Another in-house developed watchdog that periodically queries the database for things like "incoming tickets rate per user" and "email rate per company account" etc. You can't even begin to imagine the amounts of inbound and outbound spam we're dealing with (yes, outbound too - people register trial accounts and find creative ways to abuse it).

IP reputation

Now this is a tricky part. You can't just launch a new server and start sending hundreds of thousands of messages out of the blue - your IP will be blocked. You have to build up reputation gradually otherwise Gmail, Outlook.com, Hotmail, Yahoo (still exists yeah), Apple, AOL, ProtonMail etc. will simply ban your IP for good.

This is not documented anywhere, but this is a de-facto standard email-admins don't tell anyone about. Gradually build up your volume. Start by sending internal error alerts to your team. Then move some of your email marketing campaigns. Then some system messages. And so on.

It is also a good idea to keep more than one IP addresses "warmed up" like that, just in case your server gets banned. Also, keep an eye on your server via GMail postmaster service, to see the Google's spam stats on you. Yahoo and Hotmail have similar services too I believe.
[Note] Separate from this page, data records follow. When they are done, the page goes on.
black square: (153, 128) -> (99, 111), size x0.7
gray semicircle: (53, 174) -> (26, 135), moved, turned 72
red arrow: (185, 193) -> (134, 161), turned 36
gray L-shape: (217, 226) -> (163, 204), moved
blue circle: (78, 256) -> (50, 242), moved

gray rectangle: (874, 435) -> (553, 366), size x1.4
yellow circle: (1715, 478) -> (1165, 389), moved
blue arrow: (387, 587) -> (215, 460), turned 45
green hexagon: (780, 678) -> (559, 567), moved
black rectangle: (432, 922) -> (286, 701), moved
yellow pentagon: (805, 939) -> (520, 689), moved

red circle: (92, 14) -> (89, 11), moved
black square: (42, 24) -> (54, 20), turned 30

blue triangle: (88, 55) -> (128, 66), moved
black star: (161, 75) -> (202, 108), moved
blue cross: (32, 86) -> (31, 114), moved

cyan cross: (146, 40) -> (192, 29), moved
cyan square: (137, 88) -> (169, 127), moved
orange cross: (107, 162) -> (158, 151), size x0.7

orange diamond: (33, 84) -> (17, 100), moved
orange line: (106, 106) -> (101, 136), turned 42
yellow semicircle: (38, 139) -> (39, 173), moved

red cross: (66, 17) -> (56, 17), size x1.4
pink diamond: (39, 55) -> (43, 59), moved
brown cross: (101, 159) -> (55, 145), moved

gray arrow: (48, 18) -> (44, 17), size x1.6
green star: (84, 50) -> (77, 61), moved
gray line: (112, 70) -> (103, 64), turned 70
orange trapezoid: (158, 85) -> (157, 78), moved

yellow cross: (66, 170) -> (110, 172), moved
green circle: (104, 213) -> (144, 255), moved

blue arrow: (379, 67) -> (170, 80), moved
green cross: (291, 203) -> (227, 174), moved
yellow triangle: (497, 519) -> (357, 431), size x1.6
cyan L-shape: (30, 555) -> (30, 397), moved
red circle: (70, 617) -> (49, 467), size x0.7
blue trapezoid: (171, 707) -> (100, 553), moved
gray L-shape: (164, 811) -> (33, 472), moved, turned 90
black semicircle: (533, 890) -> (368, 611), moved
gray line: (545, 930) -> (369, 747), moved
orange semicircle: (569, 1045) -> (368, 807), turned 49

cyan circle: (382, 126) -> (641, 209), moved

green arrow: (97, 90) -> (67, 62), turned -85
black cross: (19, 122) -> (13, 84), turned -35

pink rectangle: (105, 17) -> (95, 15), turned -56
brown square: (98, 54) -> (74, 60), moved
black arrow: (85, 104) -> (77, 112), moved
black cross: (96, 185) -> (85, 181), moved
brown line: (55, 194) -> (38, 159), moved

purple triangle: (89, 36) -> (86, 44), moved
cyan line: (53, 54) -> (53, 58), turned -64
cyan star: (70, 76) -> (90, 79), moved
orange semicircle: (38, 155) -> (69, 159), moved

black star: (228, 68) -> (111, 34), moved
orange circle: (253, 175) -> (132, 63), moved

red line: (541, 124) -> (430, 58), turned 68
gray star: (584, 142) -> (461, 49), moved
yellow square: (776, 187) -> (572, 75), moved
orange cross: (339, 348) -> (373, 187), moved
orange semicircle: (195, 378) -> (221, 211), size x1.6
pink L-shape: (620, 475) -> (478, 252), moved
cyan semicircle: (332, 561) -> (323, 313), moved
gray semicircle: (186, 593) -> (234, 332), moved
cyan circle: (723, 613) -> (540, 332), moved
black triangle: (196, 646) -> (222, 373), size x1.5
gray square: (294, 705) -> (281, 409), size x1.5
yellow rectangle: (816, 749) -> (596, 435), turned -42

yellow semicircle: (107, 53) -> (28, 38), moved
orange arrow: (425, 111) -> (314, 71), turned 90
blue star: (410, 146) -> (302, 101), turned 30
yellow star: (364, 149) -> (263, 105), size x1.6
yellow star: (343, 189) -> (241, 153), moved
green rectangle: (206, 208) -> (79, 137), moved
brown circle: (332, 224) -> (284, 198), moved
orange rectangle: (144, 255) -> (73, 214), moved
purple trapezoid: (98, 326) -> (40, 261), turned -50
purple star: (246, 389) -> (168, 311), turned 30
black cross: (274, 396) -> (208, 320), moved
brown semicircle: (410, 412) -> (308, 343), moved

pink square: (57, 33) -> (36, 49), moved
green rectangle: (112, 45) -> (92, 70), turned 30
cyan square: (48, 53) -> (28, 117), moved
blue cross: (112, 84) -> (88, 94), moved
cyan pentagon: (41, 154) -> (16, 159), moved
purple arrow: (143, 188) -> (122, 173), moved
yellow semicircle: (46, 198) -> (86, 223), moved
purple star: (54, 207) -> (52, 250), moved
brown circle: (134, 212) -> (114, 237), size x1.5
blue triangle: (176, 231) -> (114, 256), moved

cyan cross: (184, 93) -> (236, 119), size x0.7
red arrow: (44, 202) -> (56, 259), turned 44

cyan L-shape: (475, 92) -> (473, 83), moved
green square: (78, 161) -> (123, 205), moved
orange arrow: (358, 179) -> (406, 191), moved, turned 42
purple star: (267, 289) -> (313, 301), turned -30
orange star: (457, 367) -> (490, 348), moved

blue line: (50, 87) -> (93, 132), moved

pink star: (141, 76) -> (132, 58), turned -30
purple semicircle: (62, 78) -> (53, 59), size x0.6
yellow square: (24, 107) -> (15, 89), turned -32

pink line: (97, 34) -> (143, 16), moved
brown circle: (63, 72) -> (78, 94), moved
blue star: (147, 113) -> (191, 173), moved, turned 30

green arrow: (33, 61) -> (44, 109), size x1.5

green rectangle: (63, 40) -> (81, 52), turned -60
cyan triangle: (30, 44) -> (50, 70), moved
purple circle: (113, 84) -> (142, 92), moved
You will probably have to contact your hosting provider too (AWS, Azure, DigitalOcean etc) to let them know you're about to send massive amounts of emails (otherwise - ban), and ask them to add a "reverse-DNS" record for your IP (otherwise - ban).

Build vs Buy

This is a classic "make vs buy" problem. With one exception that you're not actually writing any new software, you're just setting up the existing one. It takes some time, but the field is pretty well documented. Email has been around for decades. There's plenty of information out there (although some websites look like they're from the 90s - that's because they are - and at times I feel the docs are intentionally cryptic, no offense).

Setting it all up is a one-time expense, it can take hours, days or even weeks to get it working, but this is knowledge that stays with you (and the company) forever. After that it's pretty low maintenance and with super-cheap operating cost (the "$9 a month" mentioned above).

The "make" option drawbacks can be minimized by being hosted in the cloud. Like, even if your server goes down you can spawn a replica within seconds and switch the IP address to the cloned machine with just a couple of clicks - and then take your time to investigate what happened.

The "buy" route is much more expensive but provides the blessing of ignorance. Everything is being managed for you. You don't have to learn or do anything just sit back, relax and pray.